■ SUPPLIED ENTRIES ■
* * * *

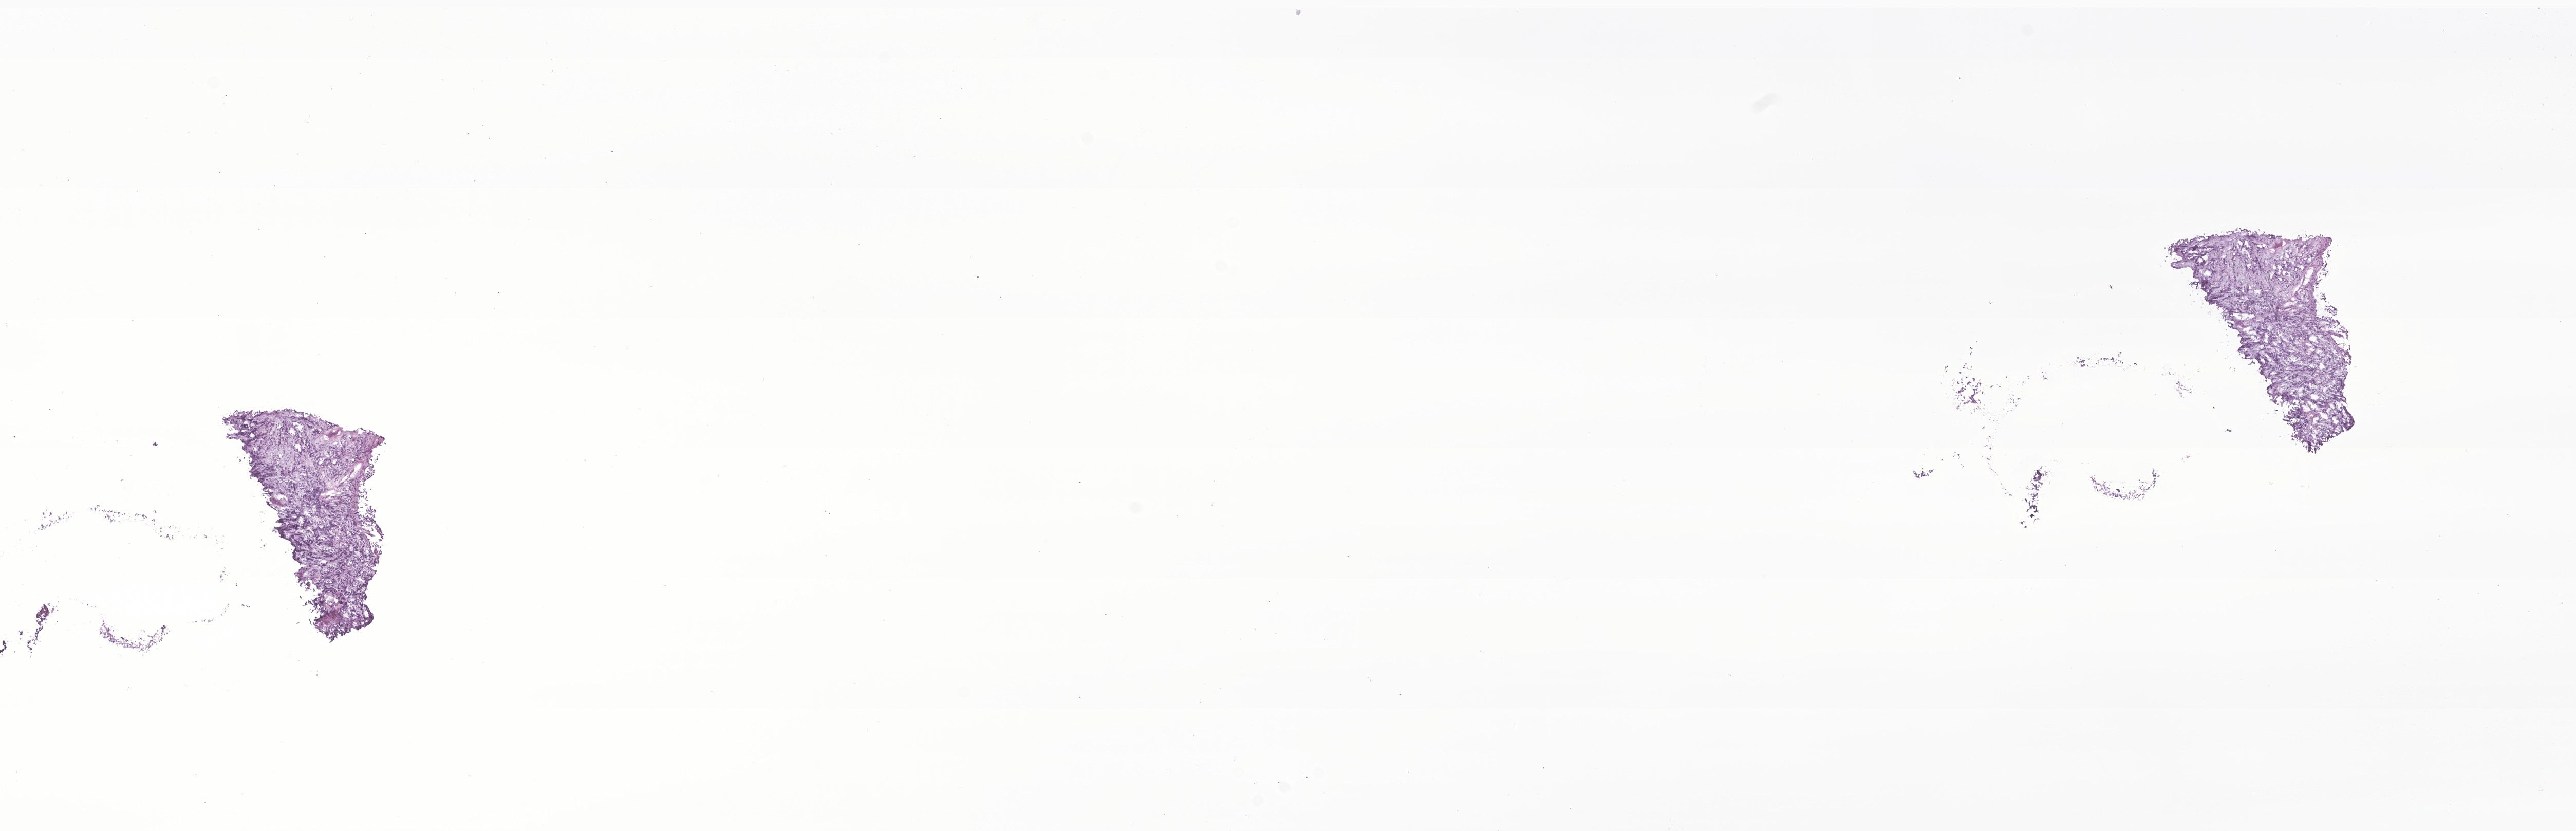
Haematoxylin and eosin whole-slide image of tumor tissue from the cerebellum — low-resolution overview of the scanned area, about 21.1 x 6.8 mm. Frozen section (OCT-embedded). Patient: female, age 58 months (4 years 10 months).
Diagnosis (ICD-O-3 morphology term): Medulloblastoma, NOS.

* * * *

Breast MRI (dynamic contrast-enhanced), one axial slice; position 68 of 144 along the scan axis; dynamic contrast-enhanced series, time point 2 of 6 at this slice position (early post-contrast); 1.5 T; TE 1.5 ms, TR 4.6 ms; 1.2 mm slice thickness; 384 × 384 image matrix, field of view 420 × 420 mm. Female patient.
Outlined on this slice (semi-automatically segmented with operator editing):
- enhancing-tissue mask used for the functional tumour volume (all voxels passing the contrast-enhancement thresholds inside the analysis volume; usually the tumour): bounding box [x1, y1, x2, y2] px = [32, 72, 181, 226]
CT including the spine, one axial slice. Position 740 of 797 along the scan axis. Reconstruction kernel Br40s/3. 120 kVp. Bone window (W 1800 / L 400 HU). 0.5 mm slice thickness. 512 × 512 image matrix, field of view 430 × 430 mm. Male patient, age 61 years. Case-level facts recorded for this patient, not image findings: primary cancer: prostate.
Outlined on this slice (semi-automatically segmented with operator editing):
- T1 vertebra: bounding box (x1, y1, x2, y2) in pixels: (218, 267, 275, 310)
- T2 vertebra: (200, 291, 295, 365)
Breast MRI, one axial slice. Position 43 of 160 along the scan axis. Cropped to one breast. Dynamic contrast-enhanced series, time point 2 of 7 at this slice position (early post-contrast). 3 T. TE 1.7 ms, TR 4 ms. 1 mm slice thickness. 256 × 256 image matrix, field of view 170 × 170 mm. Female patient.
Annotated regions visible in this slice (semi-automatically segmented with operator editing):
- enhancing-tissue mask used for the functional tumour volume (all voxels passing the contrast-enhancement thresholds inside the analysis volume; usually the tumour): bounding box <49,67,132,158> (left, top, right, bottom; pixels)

* * * *

■ EXERCISE PROMPT ■
Repeat exactly the lines above from the one with "Haematoxylin and eosin" up to and including the one with "Diagnosis (ICD-O-3 morphology". No other line belongs in the reply.

■ WRITTEN ANSWER ■
Haematoxylin and eosin whole-slide image of tumor tissue from the cerebellum — low-resolution overview of the scanned area, about 21.1 x 6.8 mm. Frozen section (OCT-embedded). Patient: female, age 58 months (4 years 10 months).
Diagnosis (ICD-O-3 morphology term): Medulloblastoma, NOS.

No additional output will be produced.